Analytical Solution for an Inhomogeneous Heat Equation with Dirichlet Boundary Conditions

Edwin Garabitos Lara

doi:10.37934/sijfam.5.1.7081

Authors

Edwin Garabitos Lara Escuela de Física, Facultad de Ciencias, Universidad Autónoma de Santo Domingo (UASD), 10103 Santo Domingo, Dominican Republic

DOI:

https://doi.org/10.37934/sijfam.5.1.7081

Keywords:

Inhomogeneous heat equation, analytics solution, boundary conditions

Abstract

In the subject of temperature distribution in a rod, the problem that is dealt with in the literature is one in which heat is transferred only through the cross section of a rod, without heat sources and with homogeneous boundary conditions. In this article, the one-dimensional heat equation is studied, considering heat transfer by convection on the lateral surface of a rod, Dirichlet boundary conditions and an initial arbitrary temperature distribution.

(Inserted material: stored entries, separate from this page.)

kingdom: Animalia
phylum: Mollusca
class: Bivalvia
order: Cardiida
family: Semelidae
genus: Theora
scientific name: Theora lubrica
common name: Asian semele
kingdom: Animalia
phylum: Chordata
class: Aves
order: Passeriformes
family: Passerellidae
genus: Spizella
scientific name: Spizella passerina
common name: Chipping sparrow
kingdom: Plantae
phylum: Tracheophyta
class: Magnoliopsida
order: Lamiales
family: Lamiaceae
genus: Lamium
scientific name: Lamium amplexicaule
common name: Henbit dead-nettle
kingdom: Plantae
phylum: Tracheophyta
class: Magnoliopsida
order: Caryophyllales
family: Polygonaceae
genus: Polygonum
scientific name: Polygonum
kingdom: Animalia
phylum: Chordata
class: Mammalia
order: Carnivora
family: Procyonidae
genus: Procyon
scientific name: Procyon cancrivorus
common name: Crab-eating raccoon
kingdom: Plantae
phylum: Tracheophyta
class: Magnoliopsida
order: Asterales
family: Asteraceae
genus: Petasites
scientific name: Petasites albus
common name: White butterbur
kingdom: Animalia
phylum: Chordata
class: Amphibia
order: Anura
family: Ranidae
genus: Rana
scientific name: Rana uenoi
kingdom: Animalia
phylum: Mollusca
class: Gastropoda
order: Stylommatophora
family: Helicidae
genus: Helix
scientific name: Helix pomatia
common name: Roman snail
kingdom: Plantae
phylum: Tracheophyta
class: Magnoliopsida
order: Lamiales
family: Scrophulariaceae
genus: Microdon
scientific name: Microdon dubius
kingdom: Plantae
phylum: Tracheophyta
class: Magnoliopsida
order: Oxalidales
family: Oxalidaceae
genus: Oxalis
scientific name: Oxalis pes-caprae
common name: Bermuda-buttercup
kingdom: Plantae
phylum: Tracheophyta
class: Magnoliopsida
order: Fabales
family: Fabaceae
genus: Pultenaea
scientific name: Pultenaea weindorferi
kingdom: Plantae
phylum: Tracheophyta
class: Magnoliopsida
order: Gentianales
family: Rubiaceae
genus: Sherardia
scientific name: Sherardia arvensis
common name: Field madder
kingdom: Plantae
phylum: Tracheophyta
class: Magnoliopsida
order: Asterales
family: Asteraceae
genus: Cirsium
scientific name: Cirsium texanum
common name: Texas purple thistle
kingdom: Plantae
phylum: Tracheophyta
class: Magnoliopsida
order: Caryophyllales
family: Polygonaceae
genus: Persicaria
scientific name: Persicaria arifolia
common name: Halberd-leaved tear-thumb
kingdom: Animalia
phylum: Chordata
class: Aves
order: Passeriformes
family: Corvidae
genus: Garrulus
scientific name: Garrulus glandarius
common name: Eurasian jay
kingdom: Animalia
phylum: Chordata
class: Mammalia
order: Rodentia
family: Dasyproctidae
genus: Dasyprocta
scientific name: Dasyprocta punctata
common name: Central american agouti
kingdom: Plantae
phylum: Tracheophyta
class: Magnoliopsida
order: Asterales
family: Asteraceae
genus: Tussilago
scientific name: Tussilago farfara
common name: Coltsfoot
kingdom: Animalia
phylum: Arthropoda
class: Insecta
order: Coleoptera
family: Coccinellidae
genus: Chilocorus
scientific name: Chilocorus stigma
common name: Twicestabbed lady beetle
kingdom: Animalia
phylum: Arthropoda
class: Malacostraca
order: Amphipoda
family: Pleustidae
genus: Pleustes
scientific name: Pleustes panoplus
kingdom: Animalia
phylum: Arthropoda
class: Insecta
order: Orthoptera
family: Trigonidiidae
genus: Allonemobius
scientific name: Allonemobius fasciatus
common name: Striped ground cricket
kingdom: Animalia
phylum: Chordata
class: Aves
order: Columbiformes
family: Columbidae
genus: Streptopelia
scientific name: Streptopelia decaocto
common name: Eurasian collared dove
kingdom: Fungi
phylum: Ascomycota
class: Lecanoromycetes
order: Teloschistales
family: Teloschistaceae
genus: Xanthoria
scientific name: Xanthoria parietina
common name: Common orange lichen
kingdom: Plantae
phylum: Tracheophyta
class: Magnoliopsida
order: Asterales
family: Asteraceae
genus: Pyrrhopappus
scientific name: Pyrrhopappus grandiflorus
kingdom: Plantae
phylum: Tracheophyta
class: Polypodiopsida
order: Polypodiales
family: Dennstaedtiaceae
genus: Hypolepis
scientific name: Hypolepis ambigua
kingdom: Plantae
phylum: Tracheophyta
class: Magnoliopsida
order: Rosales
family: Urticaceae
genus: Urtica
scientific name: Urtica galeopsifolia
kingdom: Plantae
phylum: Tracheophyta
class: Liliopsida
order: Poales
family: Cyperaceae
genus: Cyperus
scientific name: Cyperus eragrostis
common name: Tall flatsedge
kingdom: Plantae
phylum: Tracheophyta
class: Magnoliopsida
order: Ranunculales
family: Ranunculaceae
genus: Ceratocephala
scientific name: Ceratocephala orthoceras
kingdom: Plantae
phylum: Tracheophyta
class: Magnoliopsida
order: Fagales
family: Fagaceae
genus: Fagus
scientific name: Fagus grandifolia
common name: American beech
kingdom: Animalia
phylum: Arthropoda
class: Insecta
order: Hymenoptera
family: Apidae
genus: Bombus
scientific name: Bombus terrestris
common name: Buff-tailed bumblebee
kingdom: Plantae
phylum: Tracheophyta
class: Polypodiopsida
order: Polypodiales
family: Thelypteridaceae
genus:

This heat equation is derived from Fourier's law of conduction, the conservation of thermal energy, and Newton's law of cooling. A variant of an analytical method was used to find a solution, which meets the established initial condition and the boundary conditions. In the case of the initial condition, the convergence is not good at the ends of the rod due to the Gibbs phenomenon in the Fourier series. It is proved that such a solution can model the solution of less general problems. The solution found, contains a discontinuity when the convective thermal conductance is equal to zero, but taking the limit at this value, the function converges to the analytical solution where the convection factor is equal to zero.